Tale of Two Parent Companies
[Note: see, “Realogy Bankruptcy Filing Imminent?” (2/12/09) for an update to this post]
One of the most popular quotes making the rounds these days is Warren Buffett’s observation about risk: “You don’t know who’s swimming naked until the tide goes out.”
Latest addition to the list of naked swmmers? Realogy, Coldwell Banker Burnet’s parent company (and Edina Realty’s biggest rival in the Twin Cities market; Buffett is chairman and CEO of Berkshire Hathaway, Edina Realty’s corporate parent).
According to the new Barron’s (Sept. 1, 2008), one of the most troubled private equity deals in the last few years is Apollo’s late 2006 purchase of Realogy for $7 billion (“Look out Below!
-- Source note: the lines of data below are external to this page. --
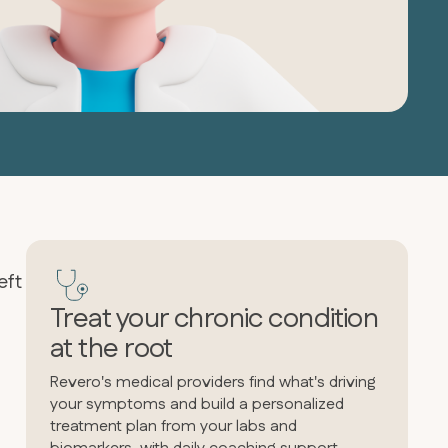
eft
Treat your chronic condition
at the root
Revero's medical providers find what's driving
your symptoms and build a personalized
treatment plan from your labs and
More disasters could hit debt-laden companies owned by private equity shops Apollo, Blackstone, & KKR”).
The Barron’s article notes that Realogy’s bonds are trading for 50 cents on the dollar. For those who don’t know finance, that qualifies as somewhere between intensive care and life support.
By contrast, Berkshire Hathaway, Edina Realty’s parent company (via MidAmerican Energy), is flush with cash and in acquisition mode. In just the last six months, Berkshire financed Mars’ acquisition of Wrigley, launched a new municipal bond insurance company, and expanded its transportation sector investments. Oh, yes, and it’s stock price is holding up well at $117,000 a share.
So how will the prospect of Realogy going bankrupt affect Coldwell Banker Burnet? To tweak that old line about chicken soup,”can’t help, might hurt.”